* _Brief_: Give the data again exactly as it appears, excluding any pictures.
__________________________________________________
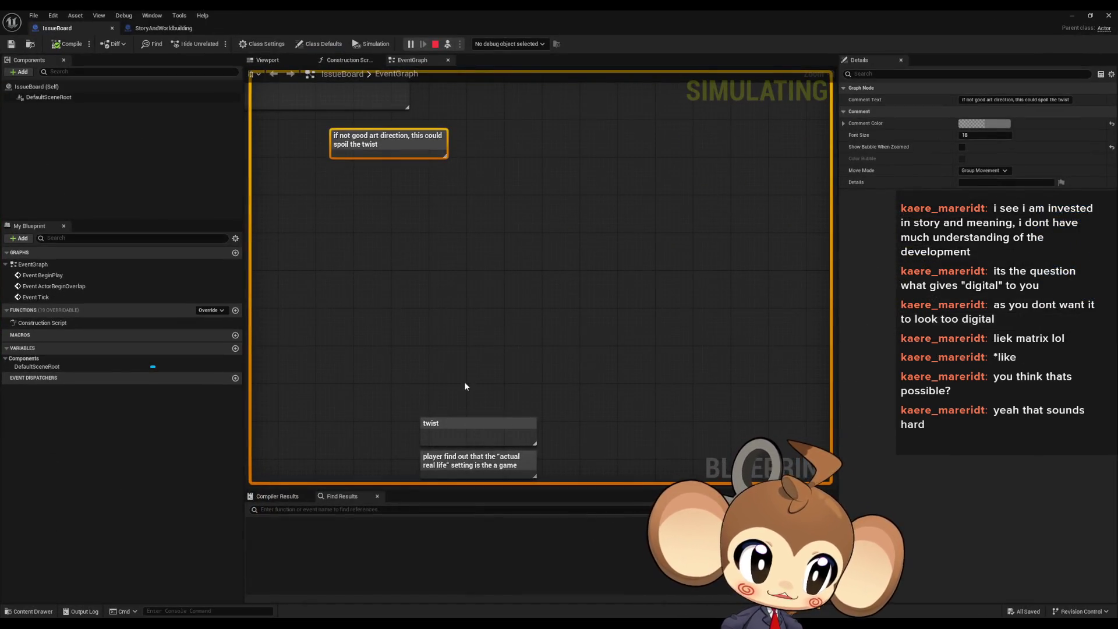
mouse_move(464, 382)
mouse_down()
mouse_move(542, 396)
mouse_move(578, 420)
mouse_move(594, 455)
mouse_move(669, 444)
mouse_move(647, 453)
mouse_up()
scroll(578, 421, up, 2)
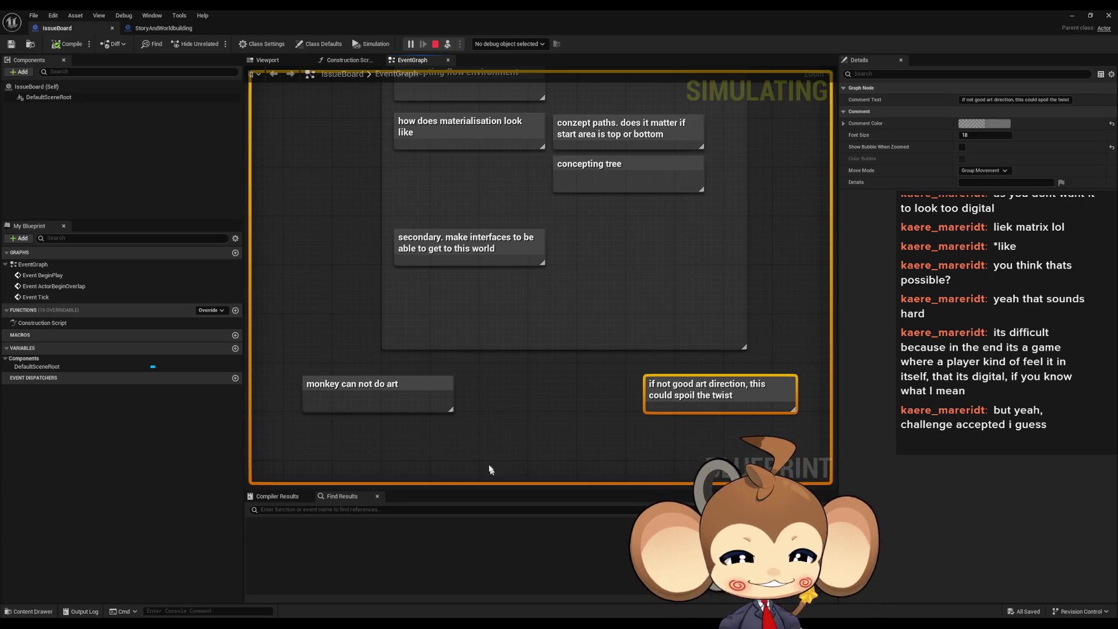
Step: Deselect the art-direction comment, zoom out the graph, and restore the Blueprint editor to a small window
click(562, 419)
scroll(546, 417, down, 3)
__________________________________________________
* _Expected output_:
mouse_move(464, 382)
mouse_down()
mouse_move(542, 396)
mouse_move(578, 420)
mouse_move(594, 455)
mouse_move(669, 444)
mouse_move(647, 453)
mouse_up()
scroll(578, 421, up, 2)
Step: Deselect the art-direction comment, zoom out the graph, and restore the Blueprint editor to a small window
click(562, 419)
scroll(546, 417, down, 3)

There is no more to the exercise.